**実施事項 1**
日本型雇用の崩壊を論じた抜粋において、小村智宏氏はどの組織のどの役職として紹介されていますか。
**実施事項 2**
日本型雇用の崩壊を論じた抜粋の最後の文に続けて、その後の文章を記してください。

**読解用抜粋**
>>>
格差社会の再生産と差別分別教育体制

未来経済研究室

小村智宏(おむらともひろ)氏 三井物産戦略研究所 経済・産業分析室 主任研究員

これからの「仕事」−人生モデルの変容と新しい「豊かさ」−

「消費とリテールの、過去、現在、未来を読み解く」 第6回 2005年9月22日(当該論文のページにうまくリンクできない。探してください)
小村氏は言う。画面節約のため、自分の理解の範囲内で編集させていただく。
引用・紹介の前に私見を述べる。別に小村氏の見解がけしからんとまで言いたいわけではない。ただ、こうしたアナリストというのか、経済関連の人たちは、現状を無批判に追認したあと「これからどうなる」「これからどうする」という書き方をするが、それは「現実的」であるが故にか、世の中に受け入れられやすいものだ。
「日本型雇用」が崩壊したことをまず述べているが、「日本型雇用」がまさに「日本型」である不幸については言及されない。つまり、学歴によってスタートラインが仕切られ、そこから自らの老後と家族の扶養・教育・住宅と、家族を形成するにつれ増大する必要経費が織り込まれていて、それが一種の社会保障になっていて、社会制度としての社会保障や教育保障、住宅保障が貧困なままであることについては触れられない。いいだろう。
その日本型雇用が企業の側の一方的な都合によって崩壊した。そうかい。労働者にはこれっぽっちの責任もないがリストラが常態と化している。
<<<
**提供行一覧**
>>>
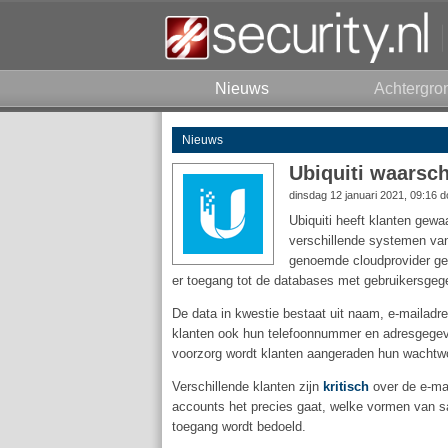
Nieuws
Achtergro
Nieuws
Ubiquiti waarsch
dinsdag 12 januari 2021, 09:16 
Ubiquiti heeft klanten gew
verschillende systemen van
genoemde cloudprovider ge
er toegang tot de databases met gebruikersgegev
De data in kwestie bestaat uit naam, e-mailad
klanten ook hun telefoonnummer en adresgegeve
voorzorg wordt klanten aangeraden hun wachtwo
Verschillende klanten zijn
kritisch
over de e-mai
accounts het precies gaat, welke vormen van sa
toegang wordt bedoeld.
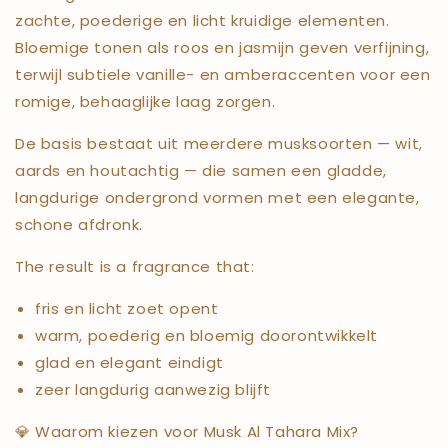
zachte, poederige en licht kruidige elementen.
Bloemige tonen als roos en jasmijn geven verfijning,
terwijl subtiele vanille- en amberaccenten voor een
romige, behaaglijke laag zorgen.
De basis bestaat uit meerdere musksoorten — wit,
aards en houtachtig — die samen een gladde,
langdurige ondergrond vormen met een elegante,
schone afdronk.
The result is a fragrance that:
fris en licht zoet opent
warm, poederig en bloemig doorontwikkelt
glad en elegant eindigt
zeer langdurig aanwezig blijft
💎 Waarom kiezen voor Musk Al Tahara Mix?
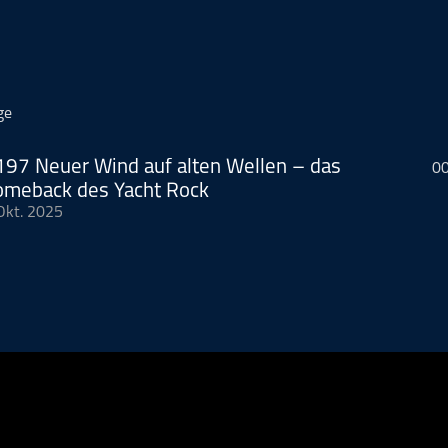
ge
197 Neuer Wind auf alten Wellen – das
00
omeback des Yacht Rock
Okt. 2025
in Genre vor, dass er bis vor kurzem selbst gar nicht kannte - Neo 
ser Folge wird so oft wie sonst noch nie in einer Podcastfolge dies
allen.
Spotify Playlist 2025 (mit den sensationellen Songs aus u
 enthält natürlich nur die auf Spotify verfügbaren Titel. Wie wir abe
universum jenseits von Streaming.
Facebook (mit News aus der R
ich macht)
YouTube (der ganze Rest)
Anregungen, Ideen? Dann schr
ail.com
rd vermarktet von der Podcastbude.
e
- Full-Service-Podcast-Agentur - Konzeption, Produktion, Verma
osting.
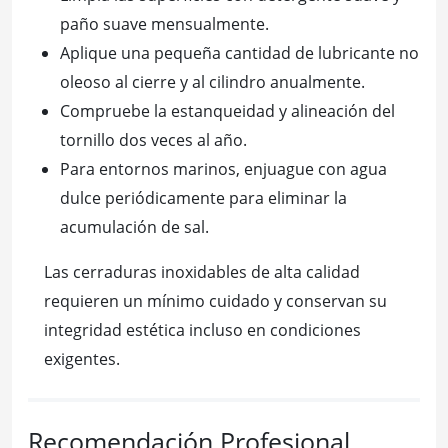
paño suave mensualmente.
Aplique una pequeña cantidad de lubricante no
oleoso al cierre y al cilindro anualmente.
Compruebe la estanqueidad y alineación del
tornillo dos veces al año.
Para entornos marinos, enjuague con agua
dulce periódicamente para eliminar la
acumulación de sal.
Las cerraduras inoxidables de alta calidad
requieren un mínimo cuidado y conservan su
integridad estética incluso en condiciones
exigentes.
Recomendación Profesional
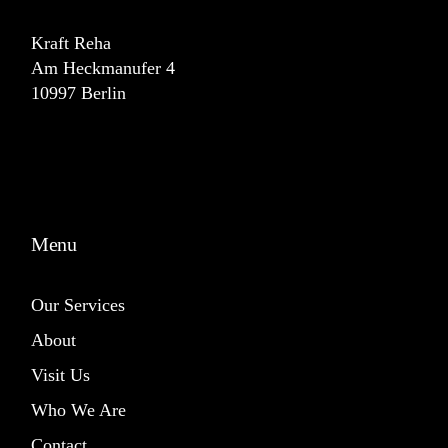
Kraft Reha
Am Heckmanufer 4
10997 Berlin
Menu
Our Services
About
Visit Us
Who We Are
Contact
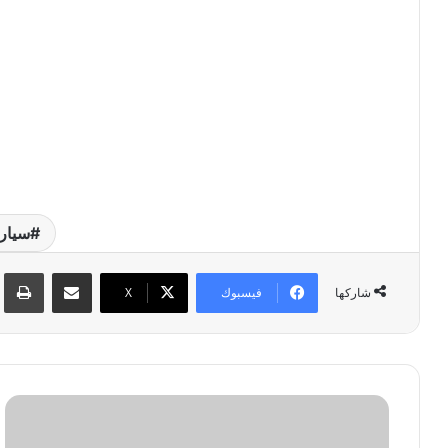
سيارات 
مشاركة عبر البريد
طبا
فيسبوك
‫X
شاركها
ك
ي
ف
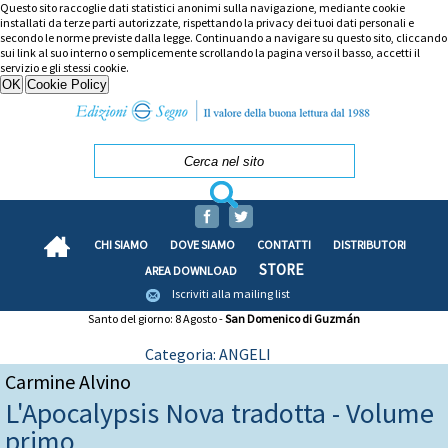
Questo sito raccoglie dati statistici anonimi sulla navigazione, mediante cookie
installati da terze parti autorizzate, rispettando la privacy dei tuoi dati personali e
secondo le norme previste dalla legge. Continuando a navigare su questo sito, cliccando
sui link al suo interno o semplicemente scrollando la pagina verso il basso, accetti il
servizio e gli stessi cookie.
CHI SIAMO
DOVE SIAMO
CONTATTI
DISTRIBUTORI
STORE
AREA DOWNLOAD
Iscriviti alla mailing list
Santo del giorno: 8 Agosto -
San Domenico di Guzmán
Categoria: ANGELI
Carmine Alvino
L'Apocalypsis Nova tradotta - Volume
primo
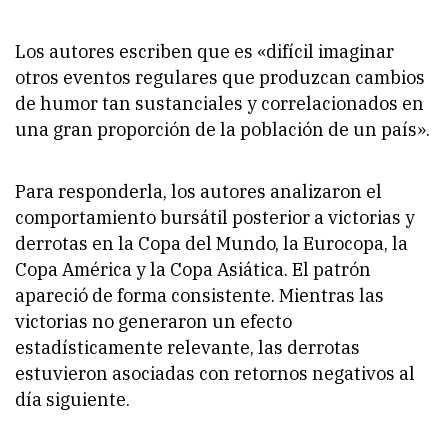
Los autores escriben que es «difícil imaginar
otros eventos regulares que produzcan cambios
de humor tan sustanciales y correlacionados en
una gran proporción de la población de un país».
Para responderla, los autores analizaron el
comportamiento bursátil posterior a victorias y
derrotas en la Copa del Mundo, la Eurocopa, la
Copa América y la Copa Asiática. El patrón
apareció de forma consistente. Mientras las
victorias no generaron un efecto
estadísticamente relevante, las derrotas
estuvieron asociadas con retornos negativos al
día siguiente.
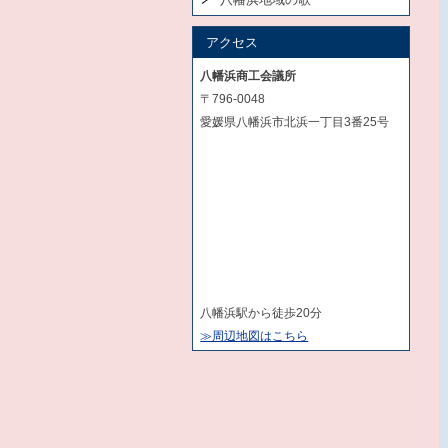
アクセス
八幡浜商工会議所
〒796-0048
愛媛県八幡浜市北浜一丁目3番25号
八幡浜駅から徒歩20分
≫周辺地図はこちら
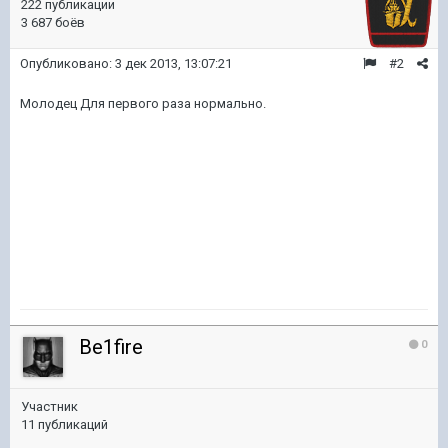
222 публикации
3 687 боёв
Опубликовано:
3 дек 2013, 13:07:21
#2
Молодец Для первого раза нормально.
Be1fire
0
Участник
11 публикаций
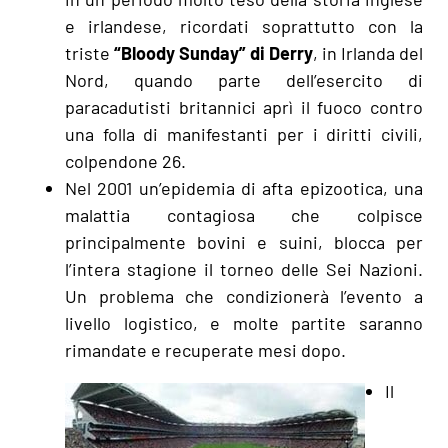
e irlandese, ricordati soprattutto con la
triste
“Bloody Sunday” di Derry
, in Irlanda del
Nord, quando parte dell’esercito di
paracadutisti britannici aprì il fuoco contro
una folla di manifestanti per i diritti civili,
colpendone 26.
Nel 2001 un’epidemia di afta epizootica, una
malattia contagiosa che colpisce
principalmente bovini e suini, blocca per
l’intera stagione il torneo delle Sei Nazioni.
Un problema che condizionerà l’evento a
livello logistico, e molte partite saranno
rimandate e recuperate mesi dopo.
Il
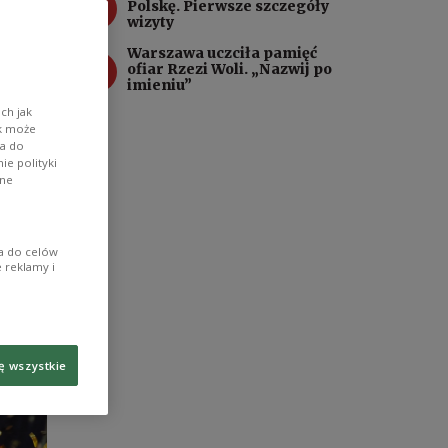
3
Polskę. Pierwsze szczegóły
ardzo
wizyty
Warszawa uczciła pamięć
4
ofiar Rzezi Woli. „Nazwij po
imieniu”
ch jak
ik może
wa do
e polityki
ane
ia do celów
 reklamy i
ę wszystkie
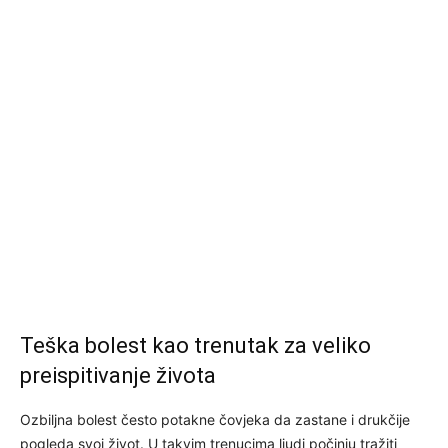
Teška bolest kao trenutak za veliko
preispitivanje života
Ozbiljna bolest često potakne čovjeka da zastane i drukčije
pogleda svoj život. U takvim trenucima ljudi počinju tražiti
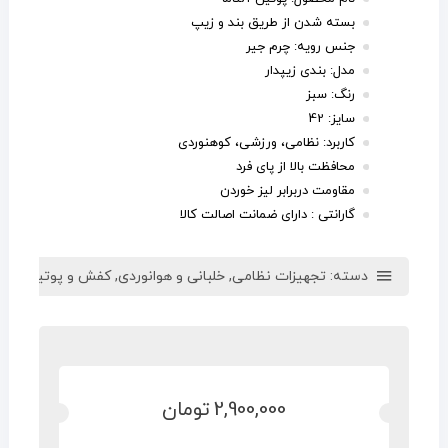
بسته شدن از طریق بند و زیپ
جنس رویه: چرم جیر
مدل: بندی زیپدار
رنگ: سبز
سایز: 42
کاربرد: نظامی، ورزشی، کوهنوردی
محافظت بالا از پای فرد
مقاومت دربرابر لیز خوردن
گارانتی : دارای
ضمانت اصالت کالا
دسته:
تجهیزات نظامی
,
خلبانی و هوانوردی
,
کفش و پوتین
,
کفش
2,900,000
تومان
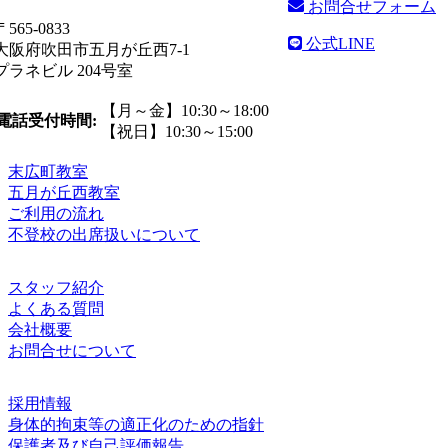
お問合せフォーム
〒565-0833
公式LINE
大阪府吹田市五月が丘西7-1
プラネビル 204号室
【月～金】10:30～18:00
電話受付時間:
【祝日】10:30～15:00
末広町教室
五月が丘西教室
ご利用の流れ
不登校の出席扱いについて
スタッフ紹介
よくある質問
会社概要
お問合せについて
採用情報
身体的拘束等の適正化のための指針
保護者及び自己評価報告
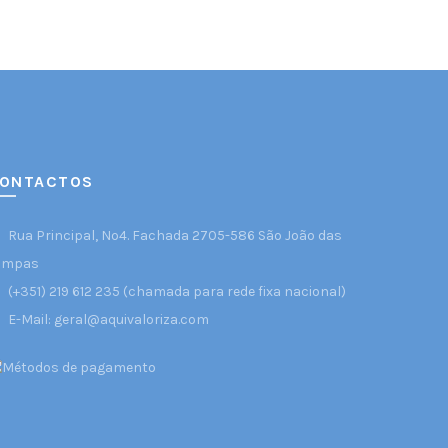
ONTACTOS
Rua Principal, Nº4. Fachada 2705-586 São João das
ampas
(+351) 219 612 235 (chamada para rede fixa nacional)
E-Mail: geral@aquivaloriza.com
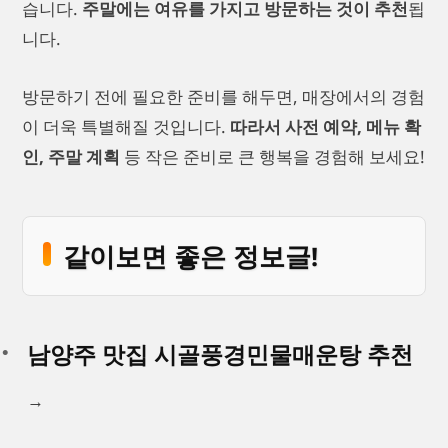
습니다.
주말에는 여유를 가지고 방문하는 것이 추천
됩
니다.
방문하기 전에 필요한 준비를 해두면, 매장에서의 경험
이 더욱 특별해질 것입니다.
따라서 사전 예약, 메뉴 확
인, 주말 계획
등 작은 준비로 큰 행복을 경험해 보세요!
같이보면 좋은 정보글!
남양주 맛집 시골풍경민물매운탕 추천
→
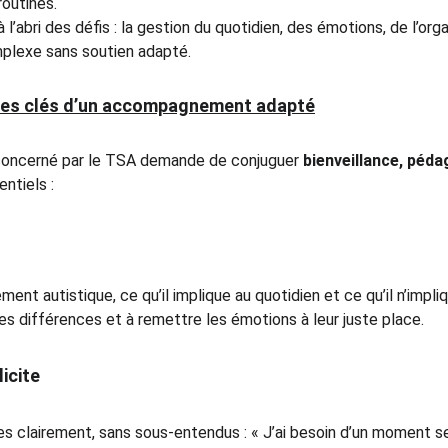
routines.
l’abri des défis : la gestion du quotidien, des émotions, de l’org
plexe sans soutien adapté.
: les clés d’un accompagnement adapté
oncerné par le TSA demande de conjuguer 
bienveillance, péda
entiels :
nt autistique, ce qu’il implique au quotidien et ce qu’il n’impliq
es différences et à remettre les émotions à leur juste place.
icite
s clairement, sans sous-entendus : « J’ai besoin d’un moment seul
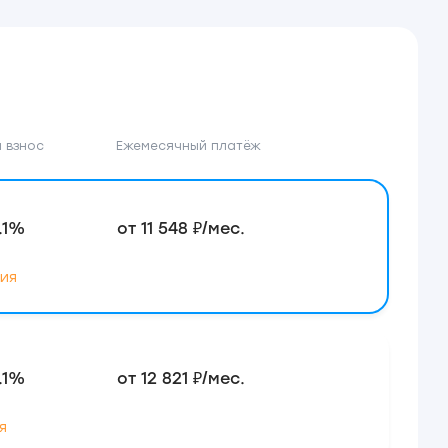
 взнос
Ежемесячный платёж
.1%
от 11 548 ₽/мес.
ия
.1%
от 12 821 ₽/мес.
я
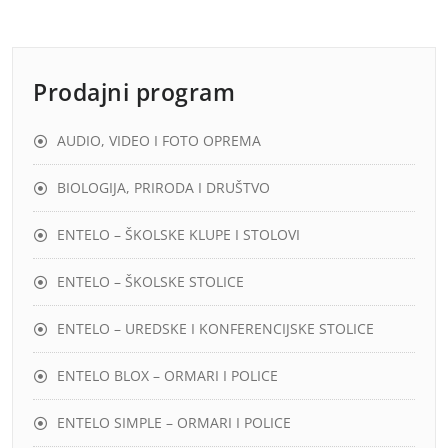
Prodajni program
AUDIO, VIDEO I FOTO OPREMA
BIOLOGIJA, PRIRODA I DRUŠTVO
ENTELO – ŠKOLSKE KLUPE I STOLOVI
ENTELO – ŠKOLSKE STOLICE
ENTELO – UREDSKE I KONFERENCIJSKE STOLICE
ENTELO BLOX – ORMARI I POLICE
ENTELO SIMPLE – ORMARI I POLICE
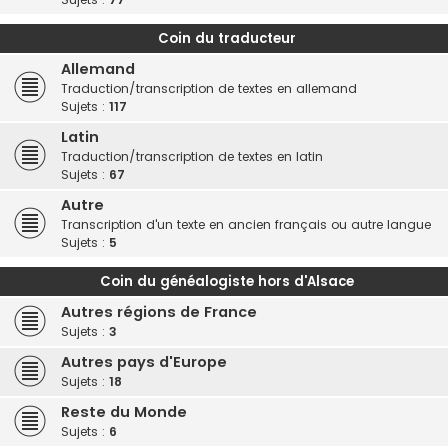
Coin du traducteur
Allemand
Traduction/transcription de textes en allemand
Sujets :
117
Latin
Traduction/transcription de textes en latin
Sujets :
67
Autre
Transcription d'un texte en ancien français ou autre langue
Sujets :
5
Coin du généalogiste hors d'Alsace
Autres régions de France
Sujets :
3
Autres pays d'Europe
Sujets :
18
Reste du Monde
Sujets :
6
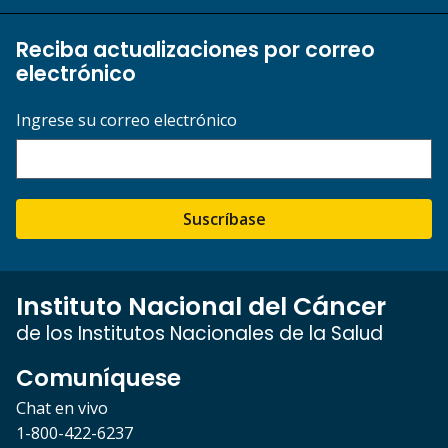
Reciba actualizaciones por correo
electrónico
Ingrese su correo electrónico
Suscríbase
Instituto Nacional del Cáncer
de los Institutos Nacionales de la Salud
Comuníquese
Chat en vivo
1-800-422-6237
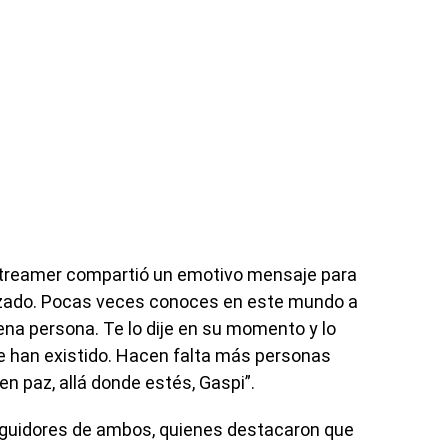
 streamer compartió un emotivo mensaje para
ozado. Pocas veces conoces en este mundo a
uena persona. Te lo dije en su momento y lo
ue han existido. Hacen falta más personas
 paz, allá donde estés, Gaspi”.
eguidores de ambos, quienes destacaron que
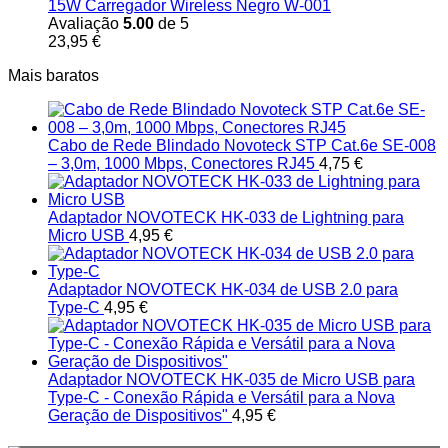
15W Carregador Wireless Negro W-001
Avaliação
5.00
de 5
23,95
€
Mais baratos
Cabo de Rede Blindado Novoteck STP Cat.6e SE-008
– 3,0m, 1000 Mbps, Conectores RJ45
4,75
€
Adaptador NOVOTECK HK-033 de Lightning para
Micro USB
4,95
€
Adaptador NOVOTECK HK-034 de USB 2.0 para
Type-C
4,95
€
Adaptador NOVOTECK HK-035 de Micro USB para
Type-C - Conexão Rápida e Versátil para a Nova
Geração de Dispositivos"
4,95
€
<<<
**回答 1**
三井物産戦略研究所 経済・産業分析室の主任研究員として紹介されています。

**回答 2**
これではやる気がなくなるのは当たり前だと正当にも指摘している。しかし、「良い大学」が無意味になったわけではない。やはり「良い大学」は残るのだが、「普通」の大学「普通」の会社、そしてそれら以下、つまりごく少数の「良い大学」以外はすべてさまざまな底辺を形作るようになるであろうというわけである。そしてそれら従来の普通の大学は普遍的な真理を追究する学術的な大学ではなく、実学を身につけさせるような職業訓練校になるだろうというわけだ。そうでなければ大学も生き残ることができないのであろう。高給・高報酬を得られる技術や知識を身につけることができるとされる大学は「二番目に良い大学」になるだろうし、薄給・低報酬の技能しか得られない大学は「底辺校」となるだろう。別にこれまでと何ら変わらない。ますますえげつなく・露骨になるだけの話である。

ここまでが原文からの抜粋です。